Seattle's monorail stations of the future may rise three stories high, featuring unique columns called "irises" that allow easy access from a building.

As many as 10 of the 19 Green Line stations are candidates for the new design, which will be featured in environmental-impact studies that are to begin next month.

Though the early sketches look more like a concrete coat rack than a flower in bloom, the iris concept has enchanted monorail planners because it simplifies the challenge of designing a station. With irises, the elevated tracks can sidle next to off-street buildings, where platforms can easily reach the northbound and southbound trains at different heights.

After leaving the station, the outside track dips and the inside track rises so they become level — that way, views of Elliott Bay or the Olympic Mountains are blocked only once, not twice, by tracks stacked on top of each other.

The irises replace an earlier concept called "steel tulips," which would have positioned trains directly over each other, blocking views in two places.

"They're a huge improvement over the tulip," said Dick Falkenbury, founder of the city monorail movement.

The irises are also compatible with emergency-escape catwalks, which monorail advocates omitted from earlier artist renderings. Deputy Fire Marshal John Nelsen said he is in negotiations with monorail officials and expects walkways to be a requirement.

Project director Joel Horn said irises would give neighborhoods an alternative to traditional side-by-side tracks, which would require larger stations. Irises also would lessen the risk of construction delays, because they could be built before the stations were completed. If new buildings are erected later along the route, boarding platforms could be attached afterward.

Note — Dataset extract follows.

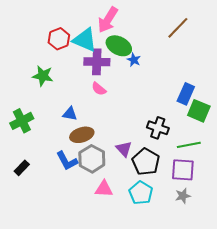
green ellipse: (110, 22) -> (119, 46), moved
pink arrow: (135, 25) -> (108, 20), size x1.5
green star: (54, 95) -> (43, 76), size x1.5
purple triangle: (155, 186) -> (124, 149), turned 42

John Pastier, a Seattle design consultant, said he's glad monorail designer Alan Hart is thinking creatively. But Pastier says the monorail project created its own conundrum by choosing to put stations and beams on downtown sidewalks instead of in the street. Seattle ought to emulate Chicago, where elevated trains run above the streets and provide visual separation from buildings, he said. Pastier also criticized the floral theme.

"When I hear the names I think I'm being sold something, kind of in a patronizing way, like it's air freshener or something. These are not delicate flowers; these are concrete structures. It's not a champagne glass, it's not a tulip, it's not an iris. It's something else."

There are still many aesthetic and engineering questions.

Can the bases of the columns be built at the relatively narrow 36-inch width that boosters promoted during last fall's monorail campaign? Is a metal support rod needed between the diverging branches? Will the irises require a bulky, square base instead of sleeker round columns?

In downtown, where some stations are only five blocks apart, passengers might be in for a nauseating ride if the tracks rise and fall between stops. It is conceivable a downtown station might be dropped to smooth out the ride or to shorten trip times, Horn said.

Hart said his drawing was meant as a preliminary diagram and will evolve as engineers discover what shapes will work.

"There's room for lots more poetry here," he said.

He defended the term "iris" to describe the columns.

"If we just called them hunks of concrete, hunks of steel, we'll get just that. What we're trying to do is catch the imagination of the designers and public, so the expectations go beyond just being a hunk of concrete and piece of steel. We want public expectations to be high for these. Otherwise, these will just end up being pieces of brutalist architecture."

In other news, the Seattle City Council yesterday nominated architect Rick Sundberg for an open seat on the Seattle Popular Monorail Authority board, subject to confirmation by the monorail board next week. Sundberg's design projects have included the Seattle University Law School and the expansion of the Frye Art Museum.

The City Council also confirmed the monorail board's nomination of Cindi Laws. Laws, a resident of the Alki neighborhood, is a former congressional aide and restaurant manager who worked on a monorail-planning board and the pro-monorail campaign last year.

Assuming Sundberg is confirmed, one more of the nine seats remains to be filled.

Mike Lindblom: 206-515-5631 or mlindblom@seattletimes.com

Tall monorail stations


Vertical "iris" stations, with the northbound boarding platforms about 37 feet high, are being suggested for these sites: Crown Hill at Northwest 85th Street; Ballard at Northwest Market Street; Interbay at West Dravus Street; Fifth Avenue at Broad, Bell and Stewart streets; Second Avenue at Pike Street, Madison Street and Yesler Way; and the West Seattle Junction.